Confusing error message for inner non-public service provider

Alex Buckley alex.buckley at oracle.com
Mon Feb 6 22:05:14 UTC 2017


On 2/6/2017 1:33 PM, Gunnar Morling wrote:
> I have a service provider which is a public static inner class of an
> outer class with default visibility.

I think you mean public static _nested_ class, since an inner class 
isn't static by definition.

Also I think you mean default (package) access. Visibility is something 
else -- see the draft JLS changes in the JSR 376 EDR.

> As per the ServiceLoader docs, service providers must be public
> classes, so this provider is rightfully rejected by javac when
> referenced in module-info.java. But the error message is rather
> confusing:
>
>      error: package com.example.internal is not visible
>          provides com.example.SomeService with
> com.example.internal.Outer.ServiceImpl;
>                                                     ^
>      (package com.example.internal is declared in module com.example,
> but module com.example does not read it)
>      error: the service implementation does not have a default
> constructor: ServiceImpl
>          provides com.example.SomeService with com.example.internal.
> Outer.ServiceImpl
>
> ServiceImpl declares no explicit constructor, so there should be a
> default constructor.

Please see 
http://cr.openjdk.java.net/~mr/jigsaw/spec/lang-vm.html#jigsaw-1.1.4 to 
understand the rules for provider constructors.

> But also the referral to package visibility seems odd.

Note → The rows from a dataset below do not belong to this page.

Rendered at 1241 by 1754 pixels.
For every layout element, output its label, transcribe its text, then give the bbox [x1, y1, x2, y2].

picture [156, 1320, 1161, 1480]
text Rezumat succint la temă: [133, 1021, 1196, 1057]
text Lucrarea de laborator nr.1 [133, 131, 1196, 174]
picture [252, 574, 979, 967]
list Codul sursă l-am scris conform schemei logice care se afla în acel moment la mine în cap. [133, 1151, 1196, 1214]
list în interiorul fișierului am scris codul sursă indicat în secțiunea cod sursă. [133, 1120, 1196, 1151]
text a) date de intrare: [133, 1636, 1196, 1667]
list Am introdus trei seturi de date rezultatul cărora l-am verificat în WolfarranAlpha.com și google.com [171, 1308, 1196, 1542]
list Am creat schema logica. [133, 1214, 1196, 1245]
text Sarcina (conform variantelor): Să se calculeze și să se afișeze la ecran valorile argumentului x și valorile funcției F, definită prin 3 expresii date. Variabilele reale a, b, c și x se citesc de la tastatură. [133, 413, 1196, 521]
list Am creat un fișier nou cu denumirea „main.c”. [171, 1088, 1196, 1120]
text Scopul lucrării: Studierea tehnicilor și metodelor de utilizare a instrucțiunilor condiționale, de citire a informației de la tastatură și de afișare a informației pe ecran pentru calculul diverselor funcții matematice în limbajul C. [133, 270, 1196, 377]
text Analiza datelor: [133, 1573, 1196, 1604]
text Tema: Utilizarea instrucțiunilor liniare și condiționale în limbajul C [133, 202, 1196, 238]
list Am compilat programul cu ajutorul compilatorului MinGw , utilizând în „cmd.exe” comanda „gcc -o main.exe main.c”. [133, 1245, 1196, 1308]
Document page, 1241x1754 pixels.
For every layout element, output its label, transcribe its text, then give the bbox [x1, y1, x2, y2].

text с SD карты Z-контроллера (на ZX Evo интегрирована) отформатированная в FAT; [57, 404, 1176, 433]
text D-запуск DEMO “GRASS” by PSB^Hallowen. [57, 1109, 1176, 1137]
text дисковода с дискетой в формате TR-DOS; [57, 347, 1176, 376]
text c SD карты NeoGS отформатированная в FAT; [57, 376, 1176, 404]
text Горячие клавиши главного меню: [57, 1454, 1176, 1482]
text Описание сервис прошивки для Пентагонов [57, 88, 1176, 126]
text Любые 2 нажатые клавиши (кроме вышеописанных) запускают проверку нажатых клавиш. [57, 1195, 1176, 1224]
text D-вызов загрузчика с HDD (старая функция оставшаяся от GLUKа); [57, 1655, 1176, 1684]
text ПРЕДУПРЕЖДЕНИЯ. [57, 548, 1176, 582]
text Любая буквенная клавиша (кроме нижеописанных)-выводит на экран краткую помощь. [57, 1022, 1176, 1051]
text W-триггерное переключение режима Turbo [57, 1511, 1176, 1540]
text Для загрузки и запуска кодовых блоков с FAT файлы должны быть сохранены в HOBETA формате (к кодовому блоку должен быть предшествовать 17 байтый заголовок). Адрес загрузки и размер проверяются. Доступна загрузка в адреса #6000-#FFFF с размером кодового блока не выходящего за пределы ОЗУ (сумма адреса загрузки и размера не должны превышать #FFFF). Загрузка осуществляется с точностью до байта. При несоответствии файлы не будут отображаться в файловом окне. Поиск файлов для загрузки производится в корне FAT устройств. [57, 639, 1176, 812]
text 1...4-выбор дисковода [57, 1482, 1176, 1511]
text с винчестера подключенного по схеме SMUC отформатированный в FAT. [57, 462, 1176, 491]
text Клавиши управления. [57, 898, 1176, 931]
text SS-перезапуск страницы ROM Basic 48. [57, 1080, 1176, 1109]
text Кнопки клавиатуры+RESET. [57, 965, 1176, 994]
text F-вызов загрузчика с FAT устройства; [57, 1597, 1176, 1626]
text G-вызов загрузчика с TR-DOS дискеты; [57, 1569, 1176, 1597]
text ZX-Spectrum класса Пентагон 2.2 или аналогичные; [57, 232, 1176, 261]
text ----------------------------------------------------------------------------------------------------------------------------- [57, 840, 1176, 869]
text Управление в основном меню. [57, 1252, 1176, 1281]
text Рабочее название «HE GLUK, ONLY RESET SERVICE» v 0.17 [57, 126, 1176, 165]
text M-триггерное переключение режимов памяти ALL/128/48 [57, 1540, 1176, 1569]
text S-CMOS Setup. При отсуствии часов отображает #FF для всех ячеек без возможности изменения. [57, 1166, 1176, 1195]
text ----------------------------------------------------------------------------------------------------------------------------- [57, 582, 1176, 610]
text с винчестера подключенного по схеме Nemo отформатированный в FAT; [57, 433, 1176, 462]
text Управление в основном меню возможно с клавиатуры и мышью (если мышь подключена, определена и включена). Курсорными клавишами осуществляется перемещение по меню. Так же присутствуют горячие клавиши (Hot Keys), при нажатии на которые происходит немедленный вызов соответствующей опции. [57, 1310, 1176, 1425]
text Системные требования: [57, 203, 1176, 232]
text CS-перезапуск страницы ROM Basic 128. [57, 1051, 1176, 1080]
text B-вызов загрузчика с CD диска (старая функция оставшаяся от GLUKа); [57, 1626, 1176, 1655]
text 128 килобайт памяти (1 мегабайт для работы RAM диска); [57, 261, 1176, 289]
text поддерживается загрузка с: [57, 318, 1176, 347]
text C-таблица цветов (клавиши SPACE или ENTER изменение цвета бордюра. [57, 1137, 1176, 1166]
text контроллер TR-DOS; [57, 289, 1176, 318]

It really means visibility, not accessibility. A Java compiler must now 
effect visibility in a similar way to class loaders. javac is telling 
you that no compilation units of the package com.example.internal are 
visible to your module. That is nothing to do with 'public', package 
access, 'protected', or 'private'.

> In contrast, if defining the provider in a non-inner class with
> default visibility, the error message is more what I'd have expected:
>
>      error: ServiceImpl is not public in com.example.internal; cannot
> be accessed from outside package
>          provides com.example.SomeService with com.example.internal.ServiceImpl;

Again, you mean default (package) access. The error is correct of course.

> Surely it's an edge case, but could the error message for the former
> case be adjusted to look more like in the latter?

The two error messages for the former are "right". The second message 
could be clarified to set out the requirement for an explicit 
constructor in lieu of an explicit provider() method.